The endless-running genre has seen little innovation since it was first popularised by the beautifully minimalist Canabalt. For the longest time it seems like running in a straight line and periodically jumping is enough.
Run Like Hell! - much like its clone friend I Must Run! - doesn't buck the trend. In fact, it abuses the genre in a very obvious and cynical way.
The game is split into three modes: Endless, Time Trial, and Story. Story mode sees your character – a wayward explorer stuck on a deserted island – escaping from tribal cannibals over six levels, avoiding boulders, logs, and other obstacles.

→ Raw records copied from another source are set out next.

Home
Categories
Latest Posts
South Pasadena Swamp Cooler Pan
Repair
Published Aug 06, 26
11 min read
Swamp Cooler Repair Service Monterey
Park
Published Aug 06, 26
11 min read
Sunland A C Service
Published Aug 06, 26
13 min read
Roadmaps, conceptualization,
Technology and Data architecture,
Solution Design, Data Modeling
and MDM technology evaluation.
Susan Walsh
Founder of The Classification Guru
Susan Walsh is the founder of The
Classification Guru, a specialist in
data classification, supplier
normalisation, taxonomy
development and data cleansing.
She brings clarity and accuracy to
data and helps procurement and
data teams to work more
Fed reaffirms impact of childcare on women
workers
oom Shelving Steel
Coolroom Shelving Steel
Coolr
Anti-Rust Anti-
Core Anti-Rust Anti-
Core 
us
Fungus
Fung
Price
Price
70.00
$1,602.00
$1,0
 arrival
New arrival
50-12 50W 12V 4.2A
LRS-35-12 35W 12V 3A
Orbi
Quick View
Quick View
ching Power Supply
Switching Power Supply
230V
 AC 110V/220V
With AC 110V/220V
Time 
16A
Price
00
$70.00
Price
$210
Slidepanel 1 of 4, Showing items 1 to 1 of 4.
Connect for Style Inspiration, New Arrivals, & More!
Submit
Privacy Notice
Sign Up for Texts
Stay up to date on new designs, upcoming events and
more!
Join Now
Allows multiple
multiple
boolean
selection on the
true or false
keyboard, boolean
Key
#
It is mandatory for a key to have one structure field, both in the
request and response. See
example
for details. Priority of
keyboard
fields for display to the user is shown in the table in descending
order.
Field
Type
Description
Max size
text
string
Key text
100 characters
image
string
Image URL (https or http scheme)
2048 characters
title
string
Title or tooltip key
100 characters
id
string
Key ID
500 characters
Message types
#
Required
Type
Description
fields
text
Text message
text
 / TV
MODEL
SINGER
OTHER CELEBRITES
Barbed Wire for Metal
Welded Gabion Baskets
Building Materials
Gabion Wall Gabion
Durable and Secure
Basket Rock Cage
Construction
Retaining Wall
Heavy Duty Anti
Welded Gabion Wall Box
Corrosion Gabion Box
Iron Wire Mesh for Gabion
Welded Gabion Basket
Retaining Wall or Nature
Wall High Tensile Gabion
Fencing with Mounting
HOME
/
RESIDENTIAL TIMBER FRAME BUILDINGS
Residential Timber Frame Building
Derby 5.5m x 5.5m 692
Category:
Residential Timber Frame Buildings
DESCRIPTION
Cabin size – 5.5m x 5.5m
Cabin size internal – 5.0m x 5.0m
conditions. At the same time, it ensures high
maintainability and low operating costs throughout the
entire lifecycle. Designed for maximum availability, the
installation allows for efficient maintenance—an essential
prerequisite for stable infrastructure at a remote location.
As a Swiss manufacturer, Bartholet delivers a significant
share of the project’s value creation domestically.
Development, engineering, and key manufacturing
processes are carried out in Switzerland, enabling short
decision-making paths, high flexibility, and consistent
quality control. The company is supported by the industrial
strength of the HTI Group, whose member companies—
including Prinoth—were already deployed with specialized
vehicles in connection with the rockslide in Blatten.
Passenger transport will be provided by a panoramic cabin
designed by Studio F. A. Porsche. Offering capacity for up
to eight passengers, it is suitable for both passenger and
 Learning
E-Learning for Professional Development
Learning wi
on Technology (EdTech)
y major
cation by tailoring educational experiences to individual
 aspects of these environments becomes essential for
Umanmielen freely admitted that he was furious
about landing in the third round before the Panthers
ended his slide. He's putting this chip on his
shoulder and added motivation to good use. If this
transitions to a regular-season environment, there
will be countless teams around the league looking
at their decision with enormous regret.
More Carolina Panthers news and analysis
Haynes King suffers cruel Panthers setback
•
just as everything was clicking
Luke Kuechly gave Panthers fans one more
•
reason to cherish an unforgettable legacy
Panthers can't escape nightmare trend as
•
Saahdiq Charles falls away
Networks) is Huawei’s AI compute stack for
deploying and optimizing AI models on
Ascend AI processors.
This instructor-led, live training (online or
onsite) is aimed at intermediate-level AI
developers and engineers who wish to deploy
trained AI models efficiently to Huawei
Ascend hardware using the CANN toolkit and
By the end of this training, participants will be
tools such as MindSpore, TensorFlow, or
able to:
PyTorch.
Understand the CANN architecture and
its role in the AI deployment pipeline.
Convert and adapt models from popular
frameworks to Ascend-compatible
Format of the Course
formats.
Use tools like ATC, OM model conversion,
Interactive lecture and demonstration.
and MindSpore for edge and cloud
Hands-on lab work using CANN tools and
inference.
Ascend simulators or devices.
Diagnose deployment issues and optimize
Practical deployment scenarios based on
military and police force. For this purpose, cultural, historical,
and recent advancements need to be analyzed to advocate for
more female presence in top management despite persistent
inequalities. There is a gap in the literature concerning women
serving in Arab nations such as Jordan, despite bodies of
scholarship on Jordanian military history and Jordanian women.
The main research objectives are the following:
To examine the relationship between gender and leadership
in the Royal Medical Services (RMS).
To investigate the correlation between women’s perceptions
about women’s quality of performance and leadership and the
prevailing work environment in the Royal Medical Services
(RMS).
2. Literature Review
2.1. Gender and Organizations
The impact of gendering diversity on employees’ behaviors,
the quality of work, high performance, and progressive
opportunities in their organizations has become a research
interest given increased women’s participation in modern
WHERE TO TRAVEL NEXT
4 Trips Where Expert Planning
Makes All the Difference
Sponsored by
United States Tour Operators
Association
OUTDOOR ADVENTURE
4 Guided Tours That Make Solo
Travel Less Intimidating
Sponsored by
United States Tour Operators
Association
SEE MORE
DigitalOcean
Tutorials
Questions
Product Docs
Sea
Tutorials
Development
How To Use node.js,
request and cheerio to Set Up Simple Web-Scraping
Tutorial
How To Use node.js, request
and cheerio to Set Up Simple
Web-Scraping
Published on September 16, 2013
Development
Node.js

The Xperia Play handles the job as well as you'd expect, with dedicated buttons for sliding and jumping. Holding down left on the D-pad gives you an adrenaline boost that can help keep you out of reach of the tribe's grasping hands.
Other pick-ups buy you time by putting more distance between you and the tribesmen, while there are coins scattered everywhere that can unlock more levels in Time Trial mode, which is essentially the same game but without the slobbering savages on your heels.
Meanwhile, Endless acts as a survival mode, closely replicating the unwinnable, highscore-chasing formula of Robot Unicorn Attack that made these games so popular in the first place.
The game doesn't ostensibly do much wrong. The cartoony visuals are decent (if a little fuzzy), the controls are relatively tight, and the levels can be refreshingly challenging or svelte depending on how lucky or unlucky you are when they generate.
It’s the aggressive business model invading the game that ruins everything. Between levels and deaths you're presented with a full-screen ad for a few seconds before being asked if you’d like ‘More info’ or to ‘Skip’. Many of these are for unsavoury-looking gambling websites and some are even video adverts.
This sort of intrusion is to be expected in a free game, but the ad-free version will set you back 50,000 units of the in-game currency, which means it either costs $10 to buy outright or a very long time to earn.
It’s this intense marketing and selling strategy that makes it impossible to recommend Run Like Hell! - especially when other games like Lame Castle and Serious Sam: Kamikaze Attack! from the same studio are available for a fraction of the price.
Run Like Hell! is a decent game, with solid controls and enjoyable gameplay. It's just a shame that the route to acquiring it in full is so intrusive and expensive.